- [Task objective]:
Answer these from the article on "Jaguar" below:
(a) In what year was the film released?
(b) Through which body was it restored in 4K?
(c) What job does Poldo Miranda hold?

Now Reading
‘Jaguar’ and the illusion of inclusion
Dark Light

‘Jaguar’ and the illusion of inclusion

Since its release in 1979, “Jaguar,” the acclaimed neo-noir crime classic by Lino Brocka, remains one of the most searing commentaries on social inequality in Philippine cinema.

Restored in 4K through the Film Development Council of the Philippines, and recently screened at the 7th Sinag Maynila Film Festival, the movie reemerges and reveals Conrado Baltazar’s cinematography with renewed clarity—all the better to illuminate the portrait of class, aspiration, and betrayal that it paints.

Written by Ricky Lee and Pete Lacaba—and loosely based on the Nick Joaquin essay “The Boy Who Wanted to Become Society” (written under his pen name Quijano de Manila)—this tragic tale follows Poldo Miranda, a publishing house security guard, who, like a moth to a flame, gets lured into the glow affluence, only to get burned by exploitation and driven into crime.

- [Material supplied]:
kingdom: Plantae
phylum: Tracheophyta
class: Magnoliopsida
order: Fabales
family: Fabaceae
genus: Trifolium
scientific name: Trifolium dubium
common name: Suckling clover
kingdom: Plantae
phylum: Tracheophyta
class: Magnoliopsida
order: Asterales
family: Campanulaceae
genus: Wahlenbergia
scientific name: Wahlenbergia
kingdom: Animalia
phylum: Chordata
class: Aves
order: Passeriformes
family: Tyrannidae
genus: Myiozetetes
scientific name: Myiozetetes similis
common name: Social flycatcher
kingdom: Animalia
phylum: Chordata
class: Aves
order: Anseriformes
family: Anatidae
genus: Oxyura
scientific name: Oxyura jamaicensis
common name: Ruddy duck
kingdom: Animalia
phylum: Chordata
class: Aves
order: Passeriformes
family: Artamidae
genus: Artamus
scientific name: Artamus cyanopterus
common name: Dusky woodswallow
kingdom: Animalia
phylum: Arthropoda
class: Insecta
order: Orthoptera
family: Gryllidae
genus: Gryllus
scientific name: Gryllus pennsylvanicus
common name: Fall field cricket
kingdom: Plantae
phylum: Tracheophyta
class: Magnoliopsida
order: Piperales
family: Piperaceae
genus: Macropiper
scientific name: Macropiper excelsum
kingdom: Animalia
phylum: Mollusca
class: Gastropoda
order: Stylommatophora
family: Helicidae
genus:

- [Problem solution]:
(a) 1979
(b) The Film Development Council of the Philippines
(c) He is a publishing house security guard.